November 10, 2017 - Thiago Braga

Radiology clinics: pregnant employees

Ordinance No. 453, of June 1, 1998, of the Ministry of Health, which deals with the basic guidelines for radiological protection in medical and dental radiodiagnosis, provides for the use of diagnostic x-rays throughout the national territory and makes other provisions, no provides for the compulsory removal of pregnant employees.

In this sense, the pregnant woman can, in theory, work normally, provided that the provisions of item 2.13 of the aforementioned Ordinance are observed:

b) For pregnant women, the following additional requirements must be observed in order to protect the embryo or foetus:

(i) the pregnancy must be notified to the service holder as soon as it is discovered;

(ii) working conditions must be reviewed to ensure that the dose to the surface of the abdomen does not exceed 2 mSv throughout the remainder of the pregnancy, making it unlikely that the additional dose to the embryo or fetus will exceed about 1 mSv in this period.

Item 32.4.4 of Regulatory Standard 32 (NR32), which deals with safety and health at work in health services, provides that “all workers with confirmed pregnancy must be removed from activities with ionizing radiation, and must be reassigned to an activity compatible with their level of education”.

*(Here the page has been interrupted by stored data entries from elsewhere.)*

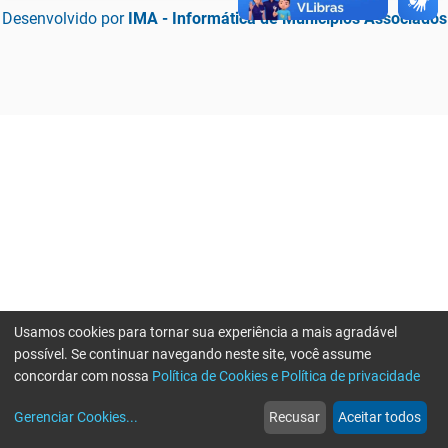
Desenvolvido por
IMA - Informática de Municípios Associados
Usamos cookies para tornar sua experiência a mais agradável
possível. Se continuar navegando neste site, você assume
concordar com nossa
Política de Cookies e Política de privacidade
home
build_circle
event
web
more_horiz
Erro ao enviar informações, por favor tente novamente
Gerenciar Cookies
...
Recusar
Aceitar todos
Início
Serviços
Eventos
Notícias
Mais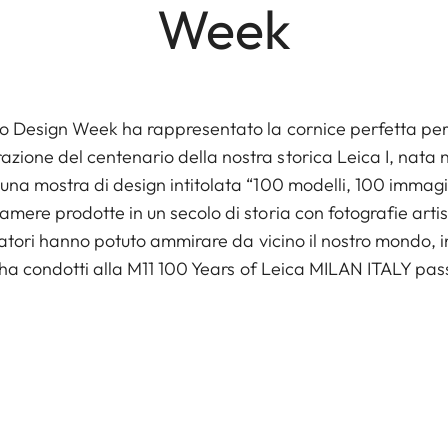
Week
no Design Week ha rappresentato la cornice perfetta per
ione del centenario della nostra storica Leica I, nata n
una mostra di design intitolata “100 modelli, 100 immagin
amere prodotte in un secolo di storia con fotografie artis
sitatori hanno potuto ammirare da vicino il nostro mondo, 
li ha condotti alla M11 100 Years of Leica MILAN ITALY pas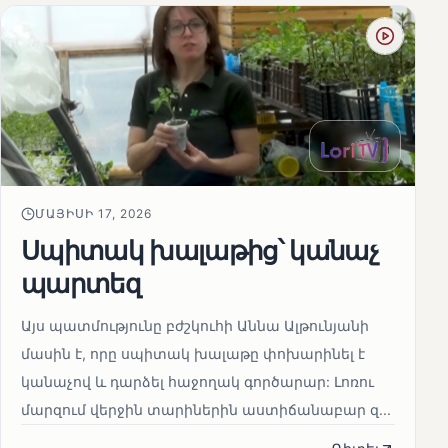
ՄԱՅԻՍԻ 17, 2026
Սպիտակ խալաթից՝ կանաչ
պարտեզ
Այս պատմությունը բժշկուհի Աննա Ալթունյանի
մասին է, որը սպիտակ խալաթը փոխարինել է
կանաչով և դարձել հաջողակ գործարար: Լոռու
մարզում վերջին տարիներին աստիճանաբար զ...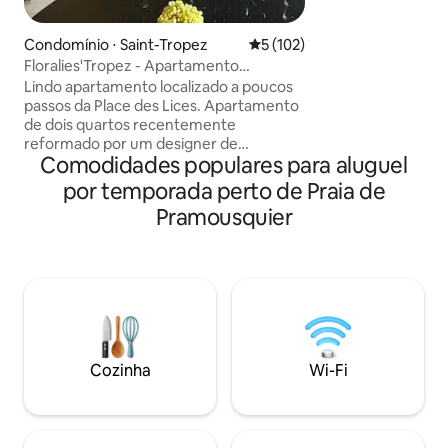
de Hyères e uma p
uma localização e
Condomínio ⋅ Saint-Tropez
5 de uma avaliação média de 
5 (102)
Canadel sur Mer (G
Floralies'Tropez - Apartamento
A vila com estaci
reformado
Lindo apartamento localizado a poucos
as viaturas, entra
passos da Place des Lices. Apartamento
terraços de frent
de dois quartos recentemente
em linha reta), ter
reformado por um designer de
infinita.
Comodidades populares para aluguel
interiores com materiais de qualidade.
Grande conforto. Cozinha equipada
por temporada perto de Praia de
(fogão de indução, máquina de lavar
Pramousquier
louça, geladeira, forno combinado,
cafeteira Nespresso...) Banheiro com
chuveiro grande, máquina de lavar e
secar roupa. Banheiro separado.
Equipado com TV "The Frame", SONOS,
Wi-Fi de fibra, ar-condicionado
reversível, alarme... Vista ampla e
ensolarada, sacada com mesa, cadeiras
Cozinha
Wi-Fi
e toldo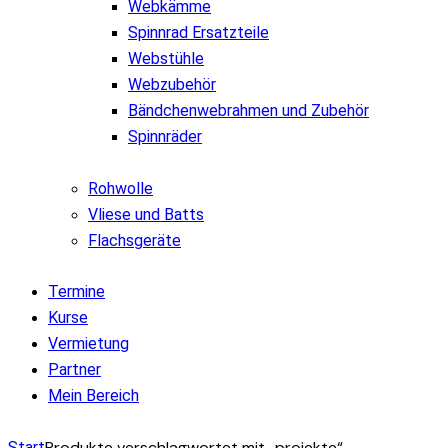
Webkämme
Spinnrad Ersatzteile
Webstühle
Webzubehör
Bändchenwebrahmen und Zubehör
Spinnräder
Rohwolle
Vliese und Batts
Flachsgeräte
Termine
Kurse
Vermietung
Partner
Mein Bereich
Produkte verschlagwortet mit „projekte“
Start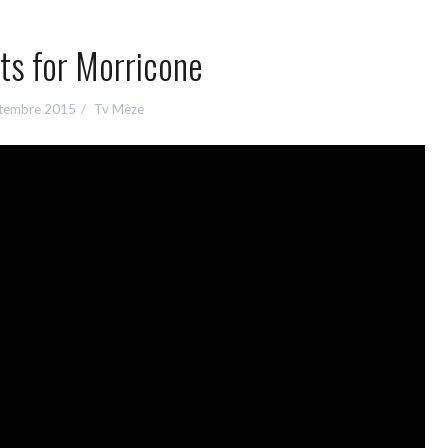
s for Morricone
ptembre 2015
Tv Mèze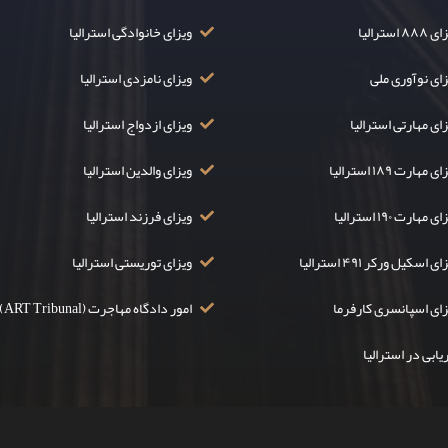
۸۸ استرالیا
ویزای خانوادگی استرالیا
زای نوآوری ملی
ویزای نامزدی استرالیا
ای مهارتی استرالیا
ویزای ازدواج استرالیا
ی مهارت ۱۸۹ استرالیا
ویزای والدین استرالیا
ی مهارت ۱۹۰ استرالیا
ویزای فرزند استرالیا
ی اسکیل ورکر ۴۹۱ استرالیا
ویزای توریستی استرالیا
زای اسپانسری کارفرما
امور دادگاه مهاجرت (ART Tribunal)
یابی در استرالیا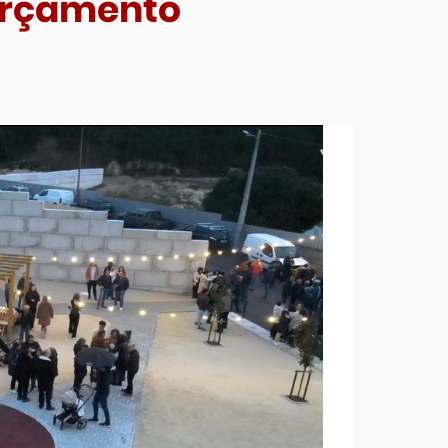
 Orçamento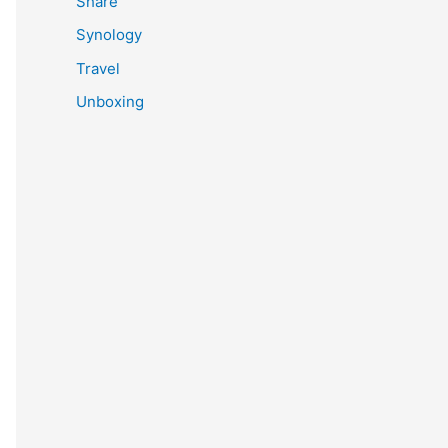
Share
Synology
Travel
Unboxing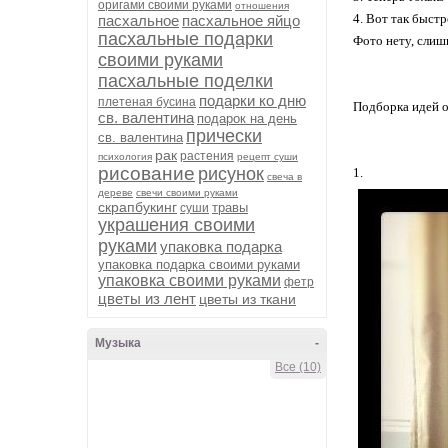
оригами своими руками
отношения
4. Вот так быстр
пасхальное
пасхальное яйцо
пасхальные подарки
Фото нету, слиш
своими руками
пасхальные поделки
подарки ко дню
плетеная бусина
Подборка идей о
св. валентина
подарок на день
прически
св. валентина
рак
растения
психология
рецепт суши
рисование
рисунок
1.
свеча в
дереве
свечи своими руками
скрапбукинг
травы
суши
украшения своими
руками
упаковка подарка
упаковка подарка своими руками
упаковка своими руками
фетр
цветы из лент
цветы из ткани
Музыка
-
Все (10)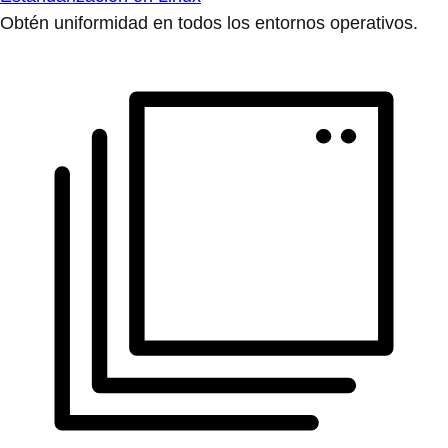
Obtén uniformidad en todos los entornos operativos.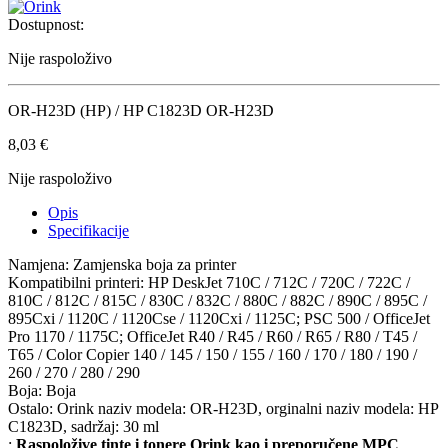
Dostupnost:
Nije raspoloživo
OR-H23D (HP) / HP C1823D OR-H23D
8,03
€
Nije raspoloživo
Opis
Specifikacije
Namjena: Zamjenska boja za printer
Kompatibilni printeri: HP DeskJet 710C / 712C / 720C / 722C /
810C / 812C / 815C / 830C / 832C / 880C / 882C / 890C / 895C /
895Cxi / 1120C / 1120Cse / 1120Cxi / 1125C; PSC 500 / OfficeJet
Pro 1170 / 1175C; OfficeJet R40 / R45 / R60 / R65 / R80 / T45 /
T65 / Color Copier 140 / 145 / 150 / 155 / 160 / 170 / 180 / 190 /
260 / 270 / 280 / 290
Boja: Boja
Ostalo: Orink naziv modela: OR-H23D, orginalni naziv modela: HP
C1823D, sadržaj: 30 ml
:
Raspoložive tinte i tonere Orink kao i preporučene MPC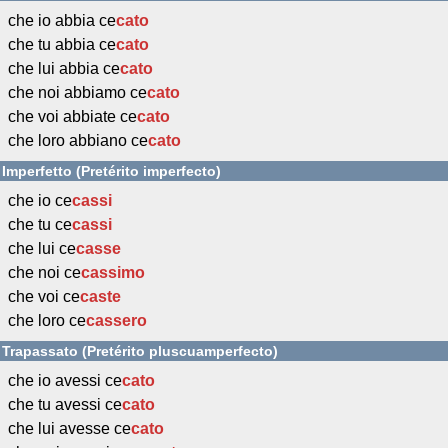
che io abbia ce
cato
che tu abbia ce
cato
che lui abbia ce
cato
che noi abbiamo ce
cato
che voi abbiate ce
cato
che loro abbiano ce
cato
Imperfetto (Pretérito imperfecto)
che io ce
cassi
che tu ce
cassi
che lui ce
casse
che noi ce
cassimo
che voi ce
caste
che loro ce
cassero
Trapassato (Pretérito pluscuamperfecto)
che io avessi ce
cato
che tu avessi ce
cato
che lui avesse ce
cato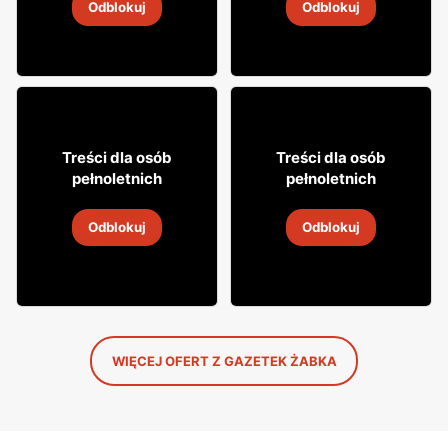
Odblokuj
Odblokuj
4
-
18 sie 2026
4
-
18 sie 2026
8
29
Treści dla osób
Treści dla osób
49
99
pełnoletnich
pełnoletnich
Napój alkoholowy Soplica
Wódka Żołądkowa Gorzka
Odblokuj
Odblokuj
4
-
18 sie 2026
4
-
18 sie 2026
WIĘCEJ OFERT Z GAZETEK ŻABKA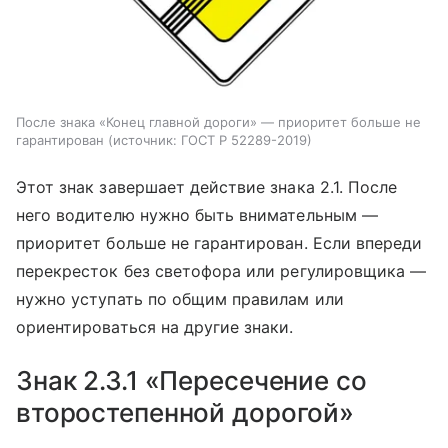
После знака «Конец главной дороги» — приоритет больше не
гарантирован
источник:
ГОСТ Р 52289-2019
Этот знак завершает действие знака 2.1. После
него водителю нужно быть внимательным —
приоритет больше не гарантирован. Если впереди
перекресток без светофора или регулировщика —
нужно уступать по общим правилам или
ориентироваться на другие знаки.
Знак 2.3.1 «Пересечение со
второстепенной дорогой»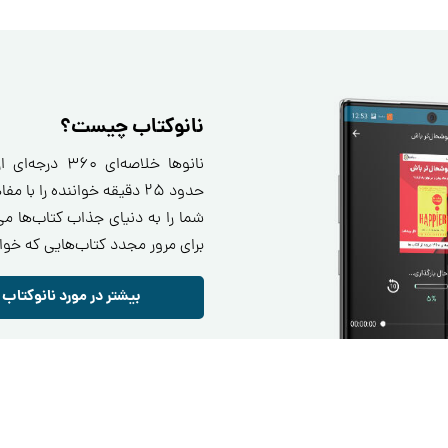
نانوکتاب چیست؟
نانو‌ها خلاصه‌ا
حدود ۲۵ دقیقه خواننده را ب
شما را به دنیای جذاب کتاب‌ها می‌
برای مرور مجدد کتاب‌هایی که خوا
بیشتر در مورد نانوکتاب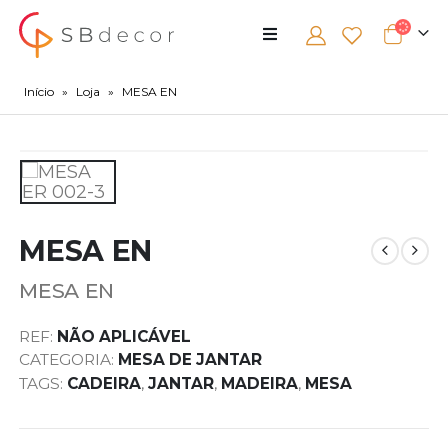
Início
»
Loja
»
MESA EN
MESA EN
MESA EN
REF:
NÃO APLICÁVEL
CATEGORIA:
MESA DE JANTAR
TAGS:
CADEIRA
,
JANTAR
,
MADEIRA
,
MESA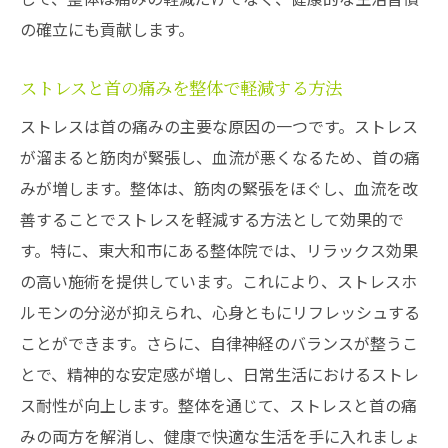
の確立にも貢献します。
ストレスと首の痛みを整体で軽減する方法
ストレスは首の痛みの主要な原因の一つです。ストレス
が溜まると筋肉が緊張し、血流が悪くなるため、首の痛
みが増します。整体は、筋肉の緊張をほぐし、血流を改
善することでストレスを軽減する方法として効果的で
す。特に、東大和市にある整体院では、リラックス効果
の高い施術を提供しています。これにより、ストレスホ
ルモンの分泌が抑えられ、心身ともにリフレッシュする
ことができます。さらに、自律神経のバランスが整うこ
とで、精神的な安定感が増し、日常生活におけるストレ
ス耐性が向上します。整体を通じて、ストレスと首の痛
みの両方を解消し、健康で快適な生活を手に入れましょ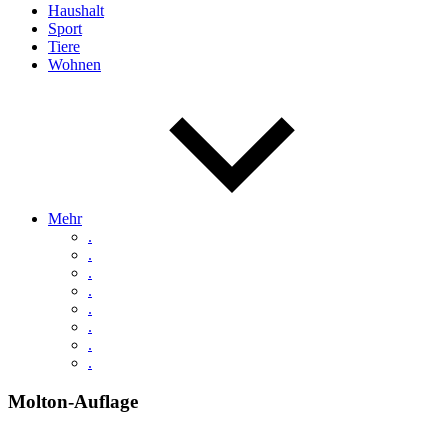
Haushalt
Sport
Tiere
Wohnen
Mehr
.
.
.
.
.
.
.
.
Molton-Auflage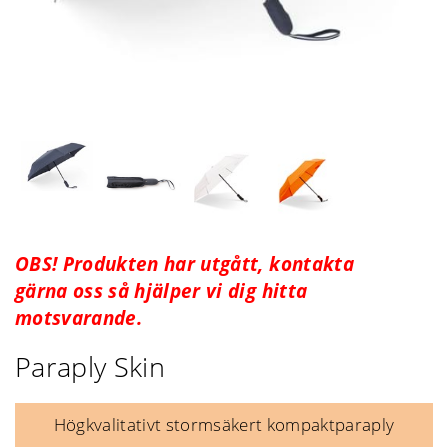
OBS! Produkten har utgått, kontakta
gärna oss så hjälper vi dig hitta
motsvarande.
Paraply Skin
Högkvalitativt stormsäkert kompaktparaply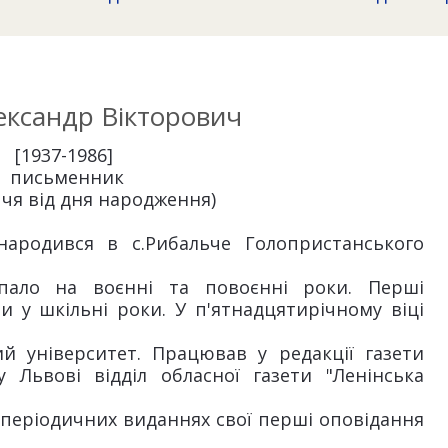
ксандр Вікторович
[1937-1986]
письменник
ччя від дня народження)
ародився в с.Рибальче Голопристанського
пало на воєнні та повоєнні роки. Перші
и у шкільні роки. У п'ятнадцятирічному віці
й університет. Працював у редакції газети
 Львові відділ обласної газети "Ленінська
в періодичних виданнях свої перші оповідання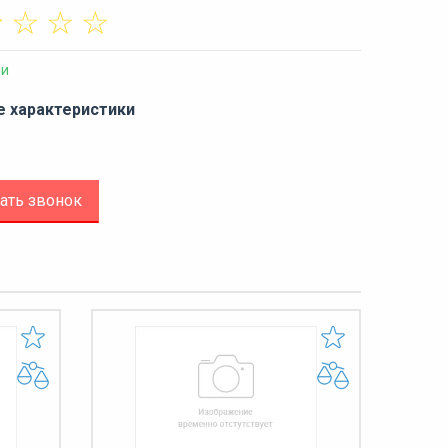
☆
☆
☆
☆
ии
е характеристики
ать звонок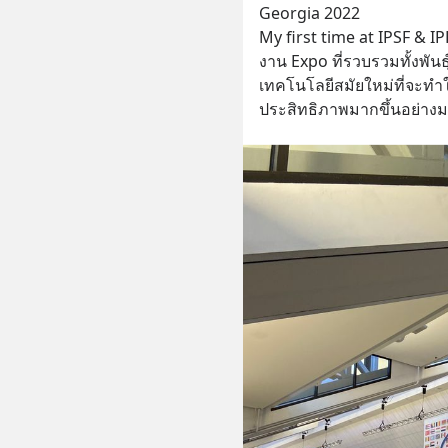
Georgia 2022
My first time at IPSF & IP
งาน Expo ที่รวบรวมทั้งพันธุ์
เทคโนโลยีสมัยใหม่ที่จะทำให
ประสิทธิภาพมากขึ้นอย่าง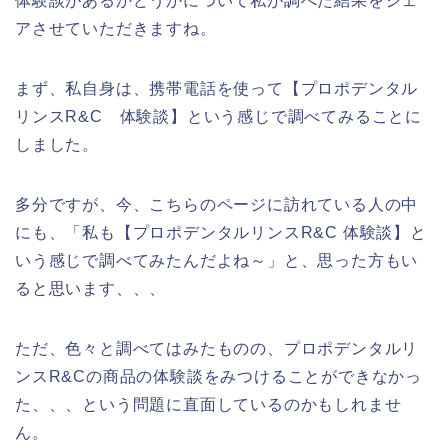
体験談があるかどうかについて私が調べた結果をシェ
アさせていただきますね。
まず、私自身は、携帯電話を使って【プロポデンタル
リンスR&C 体験談】という感じで調べてみることに
しました。
多分ですが、今、こちらのページに訪れている人の中
にも、「私も【プロポデンタルリンスR&C 体験談】と
いう感じで調べてみたんだよね～」と、思った方もい
ると思います、、、
ただ、色々と調べてはみたものの、プロポデンタルリ
ンスR&Cの商品の体験談をみつけることができなかっ
た、、、という問題に直面しているのかもしれませ
ん。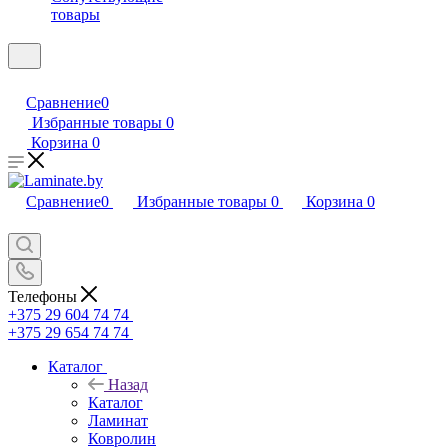
товары
Сравнение
0
Избранные товары
0
Корзина
0
Сравнение
0
Избранные товары
0
Корзина
0
Телефоны
+375 29 604 74 74
+375 29 654 74 74
Каталог
Назад
Каталог
Ламинат
Ковролин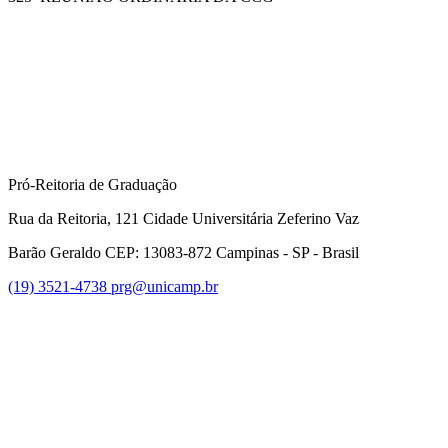
Compartilhar na agen
Pró-Reitoria de Graduação
Rua da Reitoria, 121 Cidade Universitária Zeferino Vaz
Barão Geraldo CEP: 13083-872 Campinas - SP - Brasil
(19) 3521-4738
prg@unicamp.br
Link para o Facebook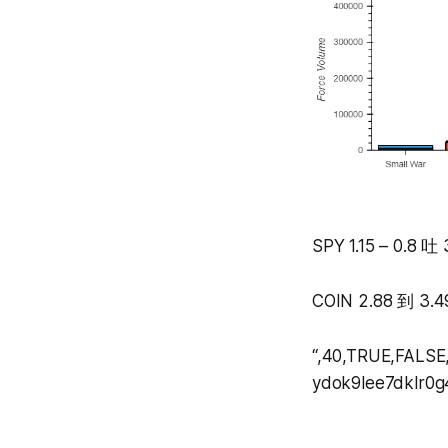
SPY 1.15 – 0.8 吐
COIN 2.88 
“,40,TRUE,FALSE,
ydok9lee7dklr0g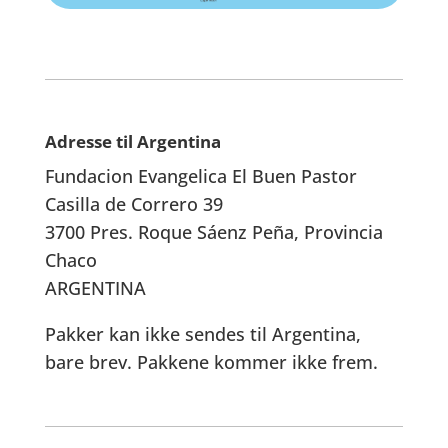
Adresse til Argentina
Fundacion Evangelica El Buen Pastor
Casilla de Correro 39
3700 Pres. Roque Sáenz Peña, Provincia
Chaco
ARGENTINA
Pakker kan ikke sendes til Argentina,
bare brev. Pakkene kommer ikke frem.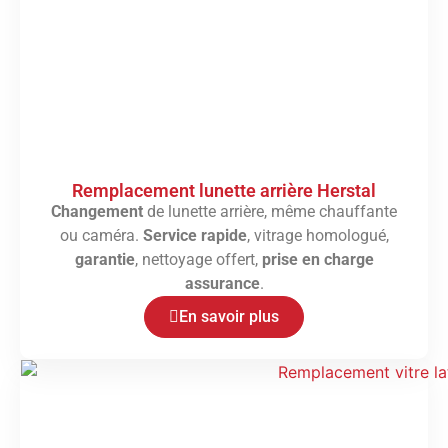
Remplacement lunette arrière Herstal
Changement
de lunette arrière, même chauffante
ou caméra.
Service rapide
, vitrage homologué,
garantie
, nettoyage offert,
prise en charge
assurance
.
En savoir plus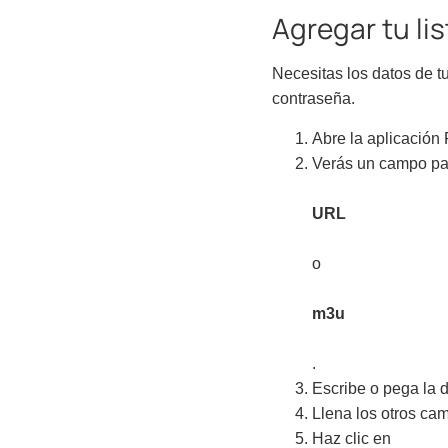
Agregar tu lis
Necesitas los datos de 
contraseña.
Abre la aplicación
Verás un campo pa
URL
o
m3u
.
Escribe o pega la d
Llena los otros cam
Haz clic en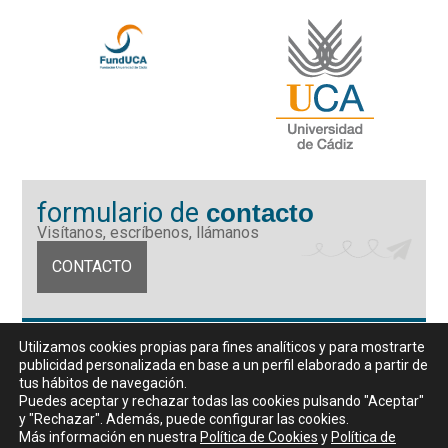
formulario de
contacto
Visítanos, escríbenos, llámanos
CONTACTO
Fundación Universidad de Cádiz
Utilizamos cookies propias para fines analíticos y para mostrarte
Calle Ancha 10 (Edificio José Pérez Llorca), CP. 11001, Cádiz
publicidad personalizada en base a un perfil elaborado a partir de
CIF: G11442167
tus hábitos de navegación.
956 07 03 70 / 72
Puedes aceptar y rechazar todas las cookies pulsando "Aceptar"
y "Rechazar". Además, puede configurar las cookies.
Horario de atención al público
Más información en nuestra
Política de Cookies
y
Política de
De lunes a viernes, de 9 a 14 horas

In view of the small dose of radiation allowed by the Ministry of Health, aiming to fully protect the health of the pregnant woman and the fetus, and also, in view of the notorious paternalism of the Labor Court, it is still recommended that the employee be removed from her current role until express and proven release by the competent physician (all of this, of course, if their function is linked to the core activity of the clinic).

The law guarantees pregnant employees the right to change jobs without prejudice to their remuneration (CLT, Article 392, § 4, I).

In the same sense, article 468 of the CLT provides for the immutability of the employment contract, whereby the initially contracted clauses cannot be changed[1].

Thus, due to the principle of salary irreducibility, especially in the case of a stable pregnant woman, and in view of the already mentioned protectionism existing in the Labor Court, it is prudent that the remuneration of the pregnant employee eventually removed from her initial function is fully maintained - including the additional ones inherent to the remuneration.

 

Alan Skorkowski
CBR legal advice

 

[1] In case No. 00200-2014-004-09-00-2, by way of illustration, the TRT-9 expressed its understanding in the following sense: “Women who perform a risk function and are transferred during pregnancy must continue to receive additional unhealthy conditions, because they have the right to retain their labor rights”.